To do this, Martek Marine has developed a unique recruitment process, designed to deter candidates who would not be a good fit as much as drawing in the ones who will.

“Our recruitment is different from most. We do not use agencies. We go out across social channels, some of which are highly targeted,” Luen says. “We write in such a way that it attracts the right kind of candidate with a disruptive, innovative mindset, committed to lifelong learning, prepared to go the extra mile. People who will communicate, have fun, and have personality. We recruit on attitude and behaviour. We can train knowledge and skills. So, our adverts appeal to one kind of person, and deter another because we’re not for everyone.”

Getting a job at Martek is not easy. Selection is a 360-degree process. It’s rigorous, designed to show candidates what the company is about.

“Certain candidates will choose not to join us and that’s great as well,” Luen says.

And once a candidate is chosen, that is only the beginning of the journey.

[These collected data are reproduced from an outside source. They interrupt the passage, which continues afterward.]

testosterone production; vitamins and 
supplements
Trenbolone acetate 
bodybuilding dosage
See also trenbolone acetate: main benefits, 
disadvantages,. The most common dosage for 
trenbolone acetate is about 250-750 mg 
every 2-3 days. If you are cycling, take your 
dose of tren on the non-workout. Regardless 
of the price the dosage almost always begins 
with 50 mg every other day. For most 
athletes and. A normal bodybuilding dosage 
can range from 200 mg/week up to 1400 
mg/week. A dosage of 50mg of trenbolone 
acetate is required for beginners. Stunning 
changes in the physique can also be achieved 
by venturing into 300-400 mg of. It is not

“We implement a process of onboarding. On day one they hit the ground running,” explains Luen. “It’s process-driven. We give them a lot of support, challenging them and empowering them with responsibility and freedom and then get out of their way. Continued professional development is an absolute obsession. We set people up to succeed with job score cards so it is clear on both sides what the bargain is, what they can expect from us and what we expect from them and each side is held accountable. We make sure they have got the right tools and the right support and they meet weekly with their manager. It’s transparent, with high integrity and high support.” It is a relationship built on respect, and accountability, on both sides.

“We expect employees to identify their needs and be open to the needs we tell them about and have them open to coaching and continued professional development. Most do 100 hours of professional development a year,” Luen says. “We do life coaching, observed coaching, we make use of video and we actively give out free books within the organisation. We give people access to external learning by funding subscriptions. Whatever the individual’s learning style is we’ll support them to help them accelerate their acquisition of knowledge and skill.”

Keeping Talent

Martek also takes a considerable interest in the wellbeing of their staff outside of work, as Luen points out, “We also support their physical, mental and emotional wellbeing through mindfulness, nutrition, and financial management. We want holistic learning and that’s an obsession of mine.”

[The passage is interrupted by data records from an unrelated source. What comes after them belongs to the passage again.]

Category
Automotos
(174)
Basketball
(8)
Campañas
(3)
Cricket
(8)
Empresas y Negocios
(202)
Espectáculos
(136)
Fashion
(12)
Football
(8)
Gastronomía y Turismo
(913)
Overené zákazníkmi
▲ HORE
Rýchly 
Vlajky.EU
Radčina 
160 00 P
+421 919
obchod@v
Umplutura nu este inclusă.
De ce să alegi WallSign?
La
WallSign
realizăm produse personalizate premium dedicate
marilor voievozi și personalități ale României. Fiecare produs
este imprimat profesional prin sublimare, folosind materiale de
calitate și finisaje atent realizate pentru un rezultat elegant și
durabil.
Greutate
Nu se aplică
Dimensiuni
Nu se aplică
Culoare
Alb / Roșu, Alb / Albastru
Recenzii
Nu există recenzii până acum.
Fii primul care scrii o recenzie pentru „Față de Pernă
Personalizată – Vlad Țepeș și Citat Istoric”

It is an approach that has earned the company the loyalty of employees even among demographics where it is typically a rare resource.

“Millennials tend to be less loyal but ours are very loyal, we have a degree of freedom for the hours they work, where they work, so long as the job is done we don’t really take what hours they work and what holidays they take and that freedom is increasingly important,” says Luen.

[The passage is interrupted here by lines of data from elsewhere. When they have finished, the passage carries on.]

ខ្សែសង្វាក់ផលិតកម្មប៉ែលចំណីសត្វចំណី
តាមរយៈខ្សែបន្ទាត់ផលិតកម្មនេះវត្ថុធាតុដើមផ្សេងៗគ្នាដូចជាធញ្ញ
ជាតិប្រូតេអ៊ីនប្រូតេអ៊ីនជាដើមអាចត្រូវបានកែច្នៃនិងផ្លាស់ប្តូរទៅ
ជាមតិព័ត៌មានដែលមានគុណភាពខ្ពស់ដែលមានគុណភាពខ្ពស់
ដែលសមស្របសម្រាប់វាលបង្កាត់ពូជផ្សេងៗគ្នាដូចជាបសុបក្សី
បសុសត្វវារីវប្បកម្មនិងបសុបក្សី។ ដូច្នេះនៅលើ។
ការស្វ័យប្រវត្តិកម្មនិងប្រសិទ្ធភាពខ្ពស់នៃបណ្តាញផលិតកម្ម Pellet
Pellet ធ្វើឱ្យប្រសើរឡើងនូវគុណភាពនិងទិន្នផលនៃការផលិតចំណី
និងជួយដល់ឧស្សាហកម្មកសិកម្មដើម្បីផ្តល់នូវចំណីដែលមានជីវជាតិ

Indeed, one employee whose loyalty Martek has earned is that of Luen himself.

“I’ve been here for 20 years and I love my time in Martek as much today as I did when I started,” he says. “The DNA of the workforce starts with talent and goes through innovation and we’ve got some really strong processers in that. The cornerstone is attracting great people and success is creating opportunities for people and giving them chances to create their own opportunities. It’s really all about business as usual but continuing to innovate, looking at where we can pioneer new solutions to improve safety, to diversify into parallel marketplaces. Where do we see an opportunity to revolutionise existing business models?”

Luen is still in no doubt as to what the most rewarding aspect of that work is.

“I’m blessed that I come into work as an equal, to learn off talented people in a mutually supportive and mutually challenging environment,” he says. “So many workplaces are based solely on financial metrics.”

The secret of their success is simple, as Luen points out, “Take great people, look after them, they will serve the customer and if you serve the customer financial results will follow.”